I think his stuff will start to creep back in and you need to be on guard so that it doesn't sneak up on you. I do hope that he sticks to his side of the agreement, gets the rooms sorted, the storage gone and the redecoration done.

If not, you have been so strong for your children, I am sure you will continue to do what is best for them. As there have been so many others here on your thread experiencing similar situations, maybe you could start a support thread (or someone else could) for families of hoarders and share your tips? Just a thought.

I do hope it goes well for you and look forward to a positive update in three weeks time Smile

Eatriskier · 04/04/2014 17:59

There will definitely be more check in points faire. However as much as I want it dealt with now I've got to be realistic that there's a lot of stuff and only so much time available. I won't be letting him use that as an excuse to do nothing though, he needs to be showing he's at least doing something 'positive' (I've currently got a 30 minute a night agreement out of him, where he will list our large pile of to sell stuff on ebay).

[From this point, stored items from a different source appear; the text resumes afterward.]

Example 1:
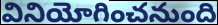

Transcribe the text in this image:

వినియోగించనుంది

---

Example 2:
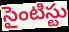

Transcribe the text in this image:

సైంటిస్టు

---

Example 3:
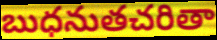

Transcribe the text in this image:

బుధనుతచరితా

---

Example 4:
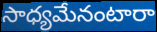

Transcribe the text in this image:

సాధ్యమేనంటారా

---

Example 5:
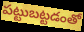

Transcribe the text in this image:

పట్టుబట్టడంతో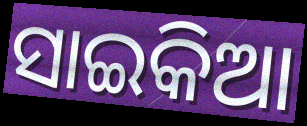
ସାଇକିଆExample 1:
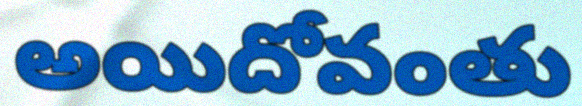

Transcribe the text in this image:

అయిదోవంతు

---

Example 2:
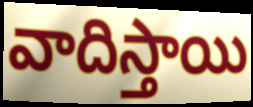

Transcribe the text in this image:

వాదిస్తాయి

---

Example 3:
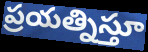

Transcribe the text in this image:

ప్రయత్నిస్తూ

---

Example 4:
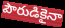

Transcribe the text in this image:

పౌరుడికైనా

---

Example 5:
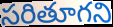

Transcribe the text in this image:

సరితూగని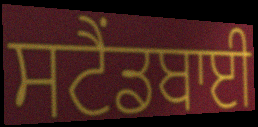
ਸਟੈਂਡਬਾਈ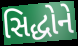
સિદ્ધોને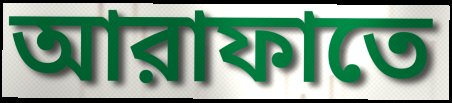
আরাফাতে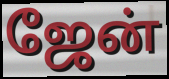
ஜேன்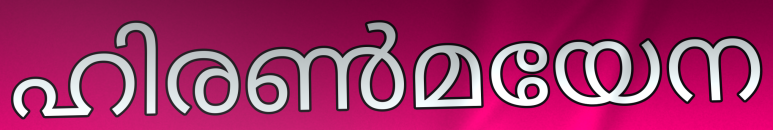
ഹിരൺമയേനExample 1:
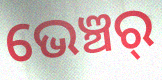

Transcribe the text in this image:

ଭେଞ୍ଚର୍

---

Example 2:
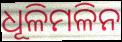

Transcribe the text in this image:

ଧୂଳିମଳିନ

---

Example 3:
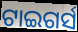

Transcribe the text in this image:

ଟାଇଗର୍ସ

I just need to make sure that I don't distract him with my own projects like redecorating and moving furniture as he will probably want to help rather than deal with his stuff. I'm also getting rid of furniture that can hide things away so it will be easier to see if/when he is getting out of hand again. I've been dying to get rid of that furniture just for the space it takes up for ages, but the realisation he has a problem and isn't just a bit messy and clingy has really spurred me on.